TASKS FOR THIS EXERCISE:
1. In the page excerpt, what did Tim Berners-Lee propose augmenting HTML anchor links with?
2. Quote everything in the page excerpt from "If we are only" down to "(select (?news_uri ?summary)".

PAGE EXCERPT:
§
If we are only interested in news stories of type disaster, then we can add another

condition filtering against the story type:

(select (?news_uri ?summary)

(q- ?news_uri !kb:summary ?summary)

(q- ?news_uri !kb:storyType !kb:disaster))

Now we only get two results:

(("http://kbsportal.com/oak_creek_flooding /"

"Oak Creek flooded last week affecting 5 businesses")

("http://kbsportal.com/bear_mountain_fire /"

"The fire on Bear Mountain was caused by lightening"))

The Franz Prolog interface tutorial and reference web pages also show examples of

performing RDFS++ type inference and further Prolog techniques. Since we will not

use the Prolog interface in application examples in this book I refer you to the Franz

documentation if you are interested in using the Prolog interface.

69

Part III.

Portable Common Lisp

Utilities for Information

Processing

71

10. Linked Data and the World

Wide Web

It has been a decade since Tim Berners-Lee started writing about “version 2” of the

World Wide Web: the Semantic Web. His new idea was to augment HTML anchor

links with typed links using RDF data. As we have seen in detail in the last several

chapters, RDF is encoded as data triples with the parts of each triple identified as the

subject, predicate, and object. The predicate identifies the type of link between the

subject and the object in a RDF triple.
§
SUPPLIED DATA:
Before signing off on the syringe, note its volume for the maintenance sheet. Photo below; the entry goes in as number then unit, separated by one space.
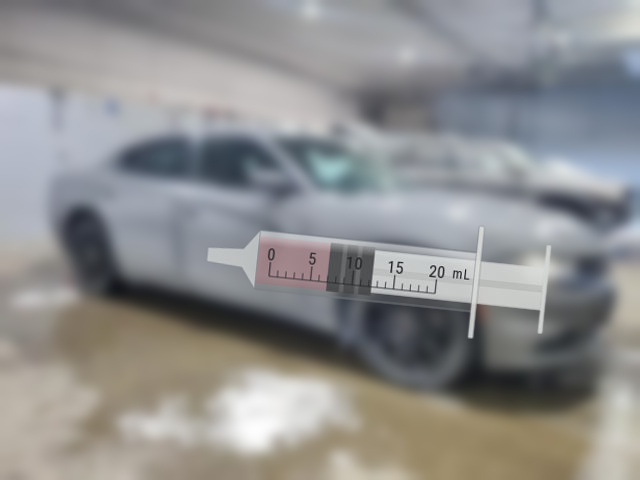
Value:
§
TASK SOLUTIONS:
1. Typed links using RDF data.

2.
If we are only interested in news stories of type disaster, then we can add another

condition filtering against the story type:

(select (?news_uri ?summary)